Top of Records supplied

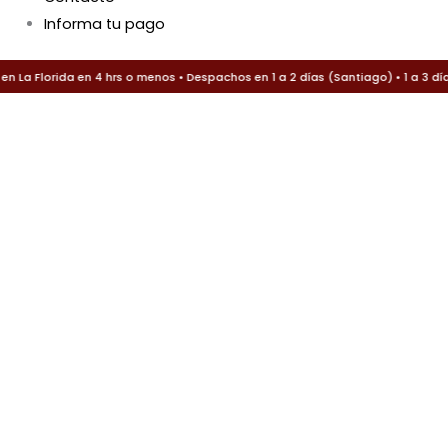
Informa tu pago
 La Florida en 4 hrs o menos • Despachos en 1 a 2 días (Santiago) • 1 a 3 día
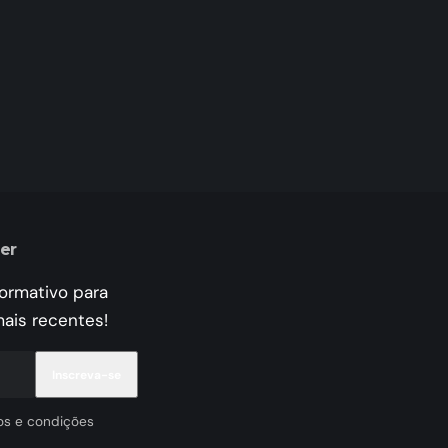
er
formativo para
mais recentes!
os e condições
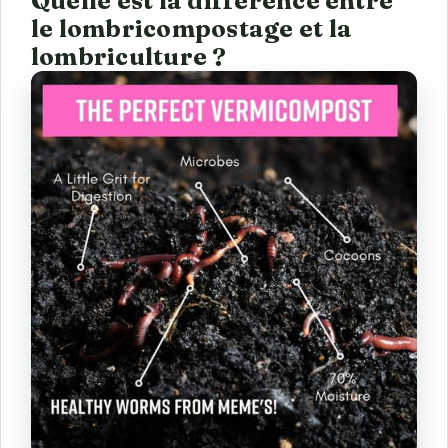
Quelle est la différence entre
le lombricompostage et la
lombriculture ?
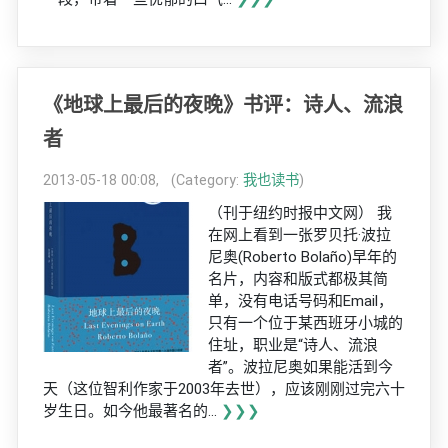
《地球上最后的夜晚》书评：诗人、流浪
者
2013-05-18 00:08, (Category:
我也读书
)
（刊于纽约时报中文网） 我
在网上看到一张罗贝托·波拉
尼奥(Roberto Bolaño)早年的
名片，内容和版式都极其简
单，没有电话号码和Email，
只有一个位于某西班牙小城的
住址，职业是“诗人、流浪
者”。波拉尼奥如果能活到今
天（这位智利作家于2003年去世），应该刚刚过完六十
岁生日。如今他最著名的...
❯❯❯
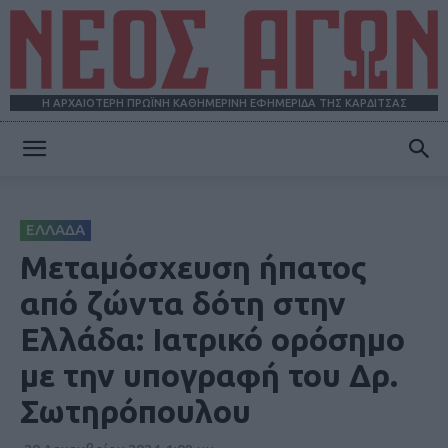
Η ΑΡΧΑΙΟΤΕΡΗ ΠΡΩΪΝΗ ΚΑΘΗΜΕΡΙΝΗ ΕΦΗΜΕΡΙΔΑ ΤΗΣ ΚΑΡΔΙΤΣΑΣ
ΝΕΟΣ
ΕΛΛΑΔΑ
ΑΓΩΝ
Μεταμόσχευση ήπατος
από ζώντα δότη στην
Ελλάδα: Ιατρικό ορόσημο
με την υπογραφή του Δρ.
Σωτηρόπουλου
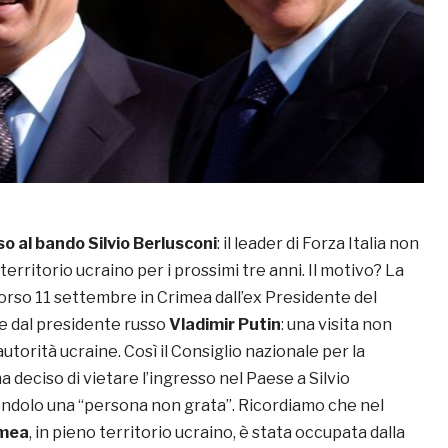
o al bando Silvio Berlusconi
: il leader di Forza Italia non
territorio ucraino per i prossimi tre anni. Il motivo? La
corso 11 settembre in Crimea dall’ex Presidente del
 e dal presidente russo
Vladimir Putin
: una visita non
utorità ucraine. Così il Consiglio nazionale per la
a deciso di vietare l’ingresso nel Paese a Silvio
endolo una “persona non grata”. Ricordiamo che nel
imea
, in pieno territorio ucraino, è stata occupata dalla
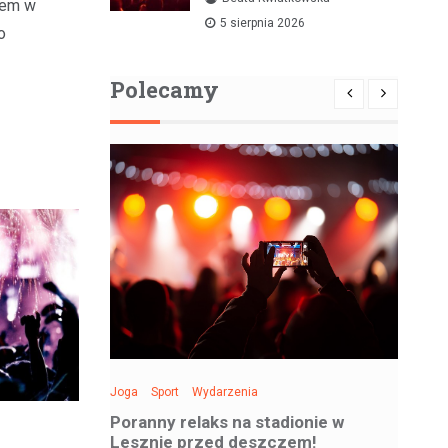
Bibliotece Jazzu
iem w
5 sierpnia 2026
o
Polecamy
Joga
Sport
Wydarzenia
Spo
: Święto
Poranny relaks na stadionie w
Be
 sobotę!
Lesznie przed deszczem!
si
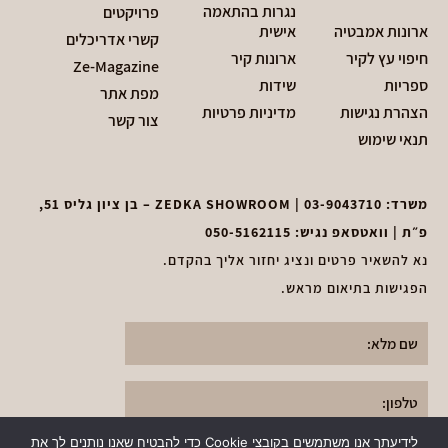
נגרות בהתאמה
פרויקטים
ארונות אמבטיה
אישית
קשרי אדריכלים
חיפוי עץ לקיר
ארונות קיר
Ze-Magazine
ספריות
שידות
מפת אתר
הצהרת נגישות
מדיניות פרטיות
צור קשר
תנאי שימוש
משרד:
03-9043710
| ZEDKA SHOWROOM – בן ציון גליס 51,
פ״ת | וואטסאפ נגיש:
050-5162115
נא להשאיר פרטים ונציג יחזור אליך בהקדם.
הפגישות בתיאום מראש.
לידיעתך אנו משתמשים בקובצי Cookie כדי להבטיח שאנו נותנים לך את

Bottom of Records supplied

◆ What to work on
Reproduce the lines from the one containing "Η ΑΡΧΑΙΟΤΕΡΗ ΠΡΩΪΝΗ" through the one containing "Σωτηρόπουλου", both included, exactly as they appear.

◆ Expected output
Η ΑΡΧΑΙΟΤΕΡΗ ΠΡΩΪΝΗ ΚΑΘΗΜΕΡΙΝΗ ΕΦΗΜΕΡΙΔΑ ΤΗΣ ΚΑΡΔΙΤΣΑΣ
ΝΕΟΣ
ΕΛΛΑΔΑ
ΑΓΩΝ
Μεταμόσχευση ήπατος
από ζώντα δότη στην
Ελλάδα: Ιατρικό ορόσημο
με την υπογραφή του Δρ.
Σωτηρόπουλου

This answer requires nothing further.